There’s a fair amount of Schadenfreude this week among the New
Jersey press corps, as they wait for the other shoe to drop in Chris
Christie’s Bridgegate scandal and wonder if it’s Michael Drewniak,
Christie’s press secretary and his “id,” as one official calls him.
Drewniak is on the hot seat after it emerged last week that he got dinner
with former Port Authority official and Christie friend David Wildstein
two days before Wildstein resigned. “If Drewniak can’t explain what he
did at dinner with David, he’s going to be gone, because the press corps
in New Jersey hates him with a passion,” says a Democratic strategist.
“If you put him on the train to D.C. this week and turned the lights off
it would be like Murder on the Orient Express — he’d have 50 slashes in him. You can only be a jackass for so long before everyone wants to knife you.”
As a reporter, it’s hard not to feel your stomach turn while
sifting through the documents released from Governor Chris Christie’s
office last week, as Drewniak brushes off reporters’ inquiries about the
closures (“Fuck him and the S-L [Star Ledger],” he wrote, and then
called a reporter “a fucking mutt”). Christie's office wasn't always
this way: When he was nominated to be U.S. Attorney by George W. Bush in
2001, remaining in the job until he became governor, he was adept at
befriending reporters.
But as governor, that changed. “He became like an angry dictator
toward the press,” says a former Corzine aide. “The reporters who did
his bidding, he’d reward, and the ones who asked hard questions, he’d
call morons and idiots, and stick Drewniak, a vulgar guy with serious
anger issues and no impulse control, on him. Drewniak is Mr. No to
reporters he doesn’t like. He just chokes off access to documents — ‘You
want to see this? No.’” Christie stopped calling on reporters he didn’t
like, like Ginger Gibson at Politico, and is well known for calling one
an idiot and screaming at another about being “the thinnest-skinned guy in America."
In August 2009, Zack Fink, currently the statehouse reporter for
NY1 but then a reporter for New Jersey Network, the PBS channel in New
Jersey, developed a source who told him about a $46,000 loan that
Christie had given Michele Brown, a subordinate that he’d promoted in
the U.S. Attorney’s office, to pay her mortgage. This raised questions
immediately about Christie’s ties to the U.S. Attorney’s office while he
was running for governor, and was followed by a string of terrible
press for Christie, including a story in the New York Times
that said he didn’t report the income from the loan on his personal
financial disclosure forms. (Brown was eventually forced to resigned,
though Christie rehired her when he became governor — something that is
perceived as a middle finger to those who revealed their relationship.)

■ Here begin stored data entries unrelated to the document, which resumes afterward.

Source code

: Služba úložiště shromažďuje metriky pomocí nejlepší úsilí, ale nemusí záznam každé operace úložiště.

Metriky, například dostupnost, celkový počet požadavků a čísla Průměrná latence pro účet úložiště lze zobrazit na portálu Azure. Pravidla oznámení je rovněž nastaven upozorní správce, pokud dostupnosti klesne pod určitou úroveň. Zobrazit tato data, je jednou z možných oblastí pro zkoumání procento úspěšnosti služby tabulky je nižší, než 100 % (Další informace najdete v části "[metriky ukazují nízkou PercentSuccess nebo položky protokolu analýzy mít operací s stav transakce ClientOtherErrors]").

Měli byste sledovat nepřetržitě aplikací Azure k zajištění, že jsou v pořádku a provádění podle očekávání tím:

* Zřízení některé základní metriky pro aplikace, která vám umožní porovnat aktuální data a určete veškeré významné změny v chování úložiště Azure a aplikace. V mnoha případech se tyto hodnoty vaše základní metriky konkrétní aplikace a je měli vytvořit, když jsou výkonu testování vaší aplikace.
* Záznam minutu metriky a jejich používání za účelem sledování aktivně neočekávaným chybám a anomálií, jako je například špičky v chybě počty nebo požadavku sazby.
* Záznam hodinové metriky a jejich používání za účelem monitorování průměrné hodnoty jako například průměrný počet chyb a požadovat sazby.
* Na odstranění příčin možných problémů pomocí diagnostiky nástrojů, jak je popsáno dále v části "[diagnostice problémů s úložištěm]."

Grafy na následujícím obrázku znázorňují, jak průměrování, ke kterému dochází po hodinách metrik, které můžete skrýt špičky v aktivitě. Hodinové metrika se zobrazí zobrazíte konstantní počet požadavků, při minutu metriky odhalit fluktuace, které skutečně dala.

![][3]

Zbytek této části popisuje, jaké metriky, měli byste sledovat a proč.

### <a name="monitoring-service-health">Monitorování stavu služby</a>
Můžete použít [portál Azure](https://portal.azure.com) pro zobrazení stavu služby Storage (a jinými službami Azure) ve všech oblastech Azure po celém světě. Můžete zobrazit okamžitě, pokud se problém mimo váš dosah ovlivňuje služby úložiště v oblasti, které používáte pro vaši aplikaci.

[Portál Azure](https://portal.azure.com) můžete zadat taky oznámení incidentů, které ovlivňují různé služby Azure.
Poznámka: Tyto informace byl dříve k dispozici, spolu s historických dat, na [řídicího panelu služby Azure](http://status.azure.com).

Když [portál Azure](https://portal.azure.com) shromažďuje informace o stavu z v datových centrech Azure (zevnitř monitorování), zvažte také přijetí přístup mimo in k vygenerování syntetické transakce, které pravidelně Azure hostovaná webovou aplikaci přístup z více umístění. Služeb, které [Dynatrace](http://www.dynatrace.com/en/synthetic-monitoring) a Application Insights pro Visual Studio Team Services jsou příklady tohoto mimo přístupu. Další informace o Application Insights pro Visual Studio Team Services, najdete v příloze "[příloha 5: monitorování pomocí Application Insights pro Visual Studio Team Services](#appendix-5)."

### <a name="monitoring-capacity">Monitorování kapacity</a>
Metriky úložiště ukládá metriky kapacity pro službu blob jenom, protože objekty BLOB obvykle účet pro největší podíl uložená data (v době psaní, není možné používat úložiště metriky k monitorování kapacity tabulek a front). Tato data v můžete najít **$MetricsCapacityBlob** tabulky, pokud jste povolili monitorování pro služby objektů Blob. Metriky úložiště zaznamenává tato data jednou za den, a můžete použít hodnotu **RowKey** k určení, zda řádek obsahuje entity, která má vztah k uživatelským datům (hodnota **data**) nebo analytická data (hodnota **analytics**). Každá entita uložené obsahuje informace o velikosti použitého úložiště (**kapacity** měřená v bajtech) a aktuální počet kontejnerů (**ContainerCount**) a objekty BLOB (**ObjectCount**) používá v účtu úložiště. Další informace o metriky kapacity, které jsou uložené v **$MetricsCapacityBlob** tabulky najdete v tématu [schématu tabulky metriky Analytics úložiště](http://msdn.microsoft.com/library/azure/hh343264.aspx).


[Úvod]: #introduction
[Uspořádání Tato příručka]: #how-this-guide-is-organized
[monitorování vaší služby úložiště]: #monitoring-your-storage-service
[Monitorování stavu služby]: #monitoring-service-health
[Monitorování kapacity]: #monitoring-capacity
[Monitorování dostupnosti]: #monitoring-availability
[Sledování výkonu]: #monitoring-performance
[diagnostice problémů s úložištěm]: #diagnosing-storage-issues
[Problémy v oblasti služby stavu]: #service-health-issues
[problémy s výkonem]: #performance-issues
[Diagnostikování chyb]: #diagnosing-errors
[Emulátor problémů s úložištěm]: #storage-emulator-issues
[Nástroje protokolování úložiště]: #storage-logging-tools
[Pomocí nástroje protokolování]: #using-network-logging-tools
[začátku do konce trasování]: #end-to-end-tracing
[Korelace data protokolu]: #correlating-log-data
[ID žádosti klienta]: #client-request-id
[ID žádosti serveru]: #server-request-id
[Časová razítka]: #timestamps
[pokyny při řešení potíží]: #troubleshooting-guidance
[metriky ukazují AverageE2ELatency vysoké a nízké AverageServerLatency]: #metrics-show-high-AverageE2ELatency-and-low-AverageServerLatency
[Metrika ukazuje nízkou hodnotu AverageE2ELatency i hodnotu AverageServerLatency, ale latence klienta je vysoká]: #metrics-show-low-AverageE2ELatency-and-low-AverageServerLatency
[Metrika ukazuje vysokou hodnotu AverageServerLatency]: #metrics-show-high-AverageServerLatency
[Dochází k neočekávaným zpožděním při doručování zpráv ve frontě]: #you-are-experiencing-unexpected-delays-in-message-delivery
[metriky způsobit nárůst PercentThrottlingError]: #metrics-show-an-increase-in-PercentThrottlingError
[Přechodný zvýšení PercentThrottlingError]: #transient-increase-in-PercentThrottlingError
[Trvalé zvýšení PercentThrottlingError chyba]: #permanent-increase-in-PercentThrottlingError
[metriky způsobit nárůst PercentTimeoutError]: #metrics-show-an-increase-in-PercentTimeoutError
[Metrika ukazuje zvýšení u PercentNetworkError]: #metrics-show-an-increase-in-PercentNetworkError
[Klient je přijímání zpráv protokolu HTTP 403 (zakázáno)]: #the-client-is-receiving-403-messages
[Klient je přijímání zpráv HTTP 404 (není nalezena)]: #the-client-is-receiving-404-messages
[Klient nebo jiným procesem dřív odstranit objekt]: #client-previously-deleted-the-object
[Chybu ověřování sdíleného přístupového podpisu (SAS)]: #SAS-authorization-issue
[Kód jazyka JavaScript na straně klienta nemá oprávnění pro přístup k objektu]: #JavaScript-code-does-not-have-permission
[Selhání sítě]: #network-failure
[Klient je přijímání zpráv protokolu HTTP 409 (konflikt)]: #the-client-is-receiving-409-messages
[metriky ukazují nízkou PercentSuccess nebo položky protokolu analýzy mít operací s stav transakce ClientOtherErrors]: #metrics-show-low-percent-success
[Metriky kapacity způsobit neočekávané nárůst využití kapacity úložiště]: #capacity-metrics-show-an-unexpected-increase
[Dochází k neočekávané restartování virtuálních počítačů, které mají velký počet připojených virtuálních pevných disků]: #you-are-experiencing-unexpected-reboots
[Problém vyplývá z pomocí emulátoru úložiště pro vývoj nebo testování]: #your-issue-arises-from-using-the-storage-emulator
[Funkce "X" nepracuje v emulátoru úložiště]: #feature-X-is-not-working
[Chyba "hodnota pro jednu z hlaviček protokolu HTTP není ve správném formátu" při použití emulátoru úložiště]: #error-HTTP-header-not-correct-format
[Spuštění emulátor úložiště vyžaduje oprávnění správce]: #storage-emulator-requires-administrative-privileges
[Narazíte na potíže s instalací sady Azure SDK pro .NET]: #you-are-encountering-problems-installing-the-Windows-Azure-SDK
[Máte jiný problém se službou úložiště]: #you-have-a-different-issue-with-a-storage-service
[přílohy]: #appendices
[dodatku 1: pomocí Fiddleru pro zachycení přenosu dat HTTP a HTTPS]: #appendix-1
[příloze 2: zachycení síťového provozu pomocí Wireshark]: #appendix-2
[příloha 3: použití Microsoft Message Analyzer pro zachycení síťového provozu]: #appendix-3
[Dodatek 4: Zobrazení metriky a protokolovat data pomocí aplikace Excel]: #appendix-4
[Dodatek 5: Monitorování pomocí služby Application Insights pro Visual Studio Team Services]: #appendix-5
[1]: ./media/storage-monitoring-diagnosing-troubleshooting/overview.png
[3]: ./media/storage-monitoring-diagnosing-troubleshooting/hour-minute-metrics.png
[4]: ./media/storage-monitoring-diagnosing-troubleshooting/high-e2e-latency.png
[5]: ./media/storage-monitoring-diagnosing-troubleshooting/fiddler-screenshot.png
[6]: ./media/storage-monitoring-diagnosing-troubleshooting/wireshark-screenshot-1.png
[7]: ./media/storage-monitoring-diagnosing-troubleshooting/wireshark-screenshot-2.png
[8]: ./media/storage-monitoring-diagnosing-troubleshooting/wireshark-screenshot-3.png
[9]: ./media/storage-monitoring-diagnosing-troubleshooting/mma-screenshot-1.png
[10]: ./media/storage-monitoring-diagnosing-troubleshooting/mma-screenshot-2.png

“When Zack Fink broke the story about the undisclosed loan that
Christie had made to Michele Brown, it was without a doubt the most
important story of the 2009 race,” says Lis Smith, who was a press
secretary for Corzine during the campaign. “Corzine was down double
digits in the polls then. None of our campaign’s attacks were gaining
any traction. Once Zack wrote that story it opened the floodgate to a
whole new range of stories that hadn’t been out there before — how
Christie ran the U.S. Attorney’s office, how Michele was using the
attorney’s office to benefit Christie’s campaign, even a traffic
incident with Christie and Brown where Christie acted in an abusive and
vindictive manner.”
In 2011, Christie announced in his budget address that he was
going to shut down NJN. He wasn’t the first person to suggest ending a
publicly funded entity like state TV: Corzine had suggested making it a
nonprofit, much as Giuliani did with WNYC, which now has a good
endowment and is a model across the nation. But “the conventional wisdom
when Christie pulled the plug was he’d done it because they had done
the toughest reporting on him during the 2009 campaign,” says Smith.

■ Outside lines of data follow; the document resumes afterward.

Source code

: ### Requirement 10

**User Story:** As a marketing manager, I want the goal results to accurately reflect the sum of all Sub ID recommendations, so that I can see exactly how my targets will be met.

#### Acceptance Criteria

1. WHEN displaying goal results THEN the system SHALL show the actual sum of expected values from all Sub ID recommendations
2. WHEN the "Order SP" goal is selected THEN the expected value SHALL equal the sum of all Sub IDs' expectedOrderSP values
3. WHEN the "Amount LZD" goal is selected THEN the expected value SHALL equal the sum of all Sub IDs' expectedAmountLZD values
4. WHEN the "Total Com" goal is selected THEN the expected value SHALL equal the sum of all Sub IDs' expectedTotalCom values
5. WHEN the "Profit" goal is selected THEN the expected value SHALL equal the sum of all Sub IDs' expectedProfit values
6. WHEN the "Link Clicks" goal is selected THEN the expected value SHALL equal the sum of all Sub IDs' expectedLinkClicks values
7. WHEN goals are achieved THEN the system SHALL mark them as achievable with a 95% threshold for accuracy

“Had NJN not blown the story open with the story about undisclosed
loans, many other stories could very well have never come out — stories
that illustrated what we known now, which is Christie is someone who has
always used the power of his office to vindictive ends and has played
fast and loose for years.”
At the time, it sounded far-fetched that a governor would care so
much about being burned by state television that he’d shut it down. But
then again, with the news last week, anything seems possible. “Whether
it’s reporters or local leaders, Christie does not fly at 35,000 feet —
he is a bare-knuckled street brawler in the trenches, and no fight is
too small,” says a reporter who has covered Christie. Says Fink, “He put
150 long-time state employees out of work, in a way that was nasty and
just like, ‘Forget it, good-bye.’ It didn’t need to be like that.”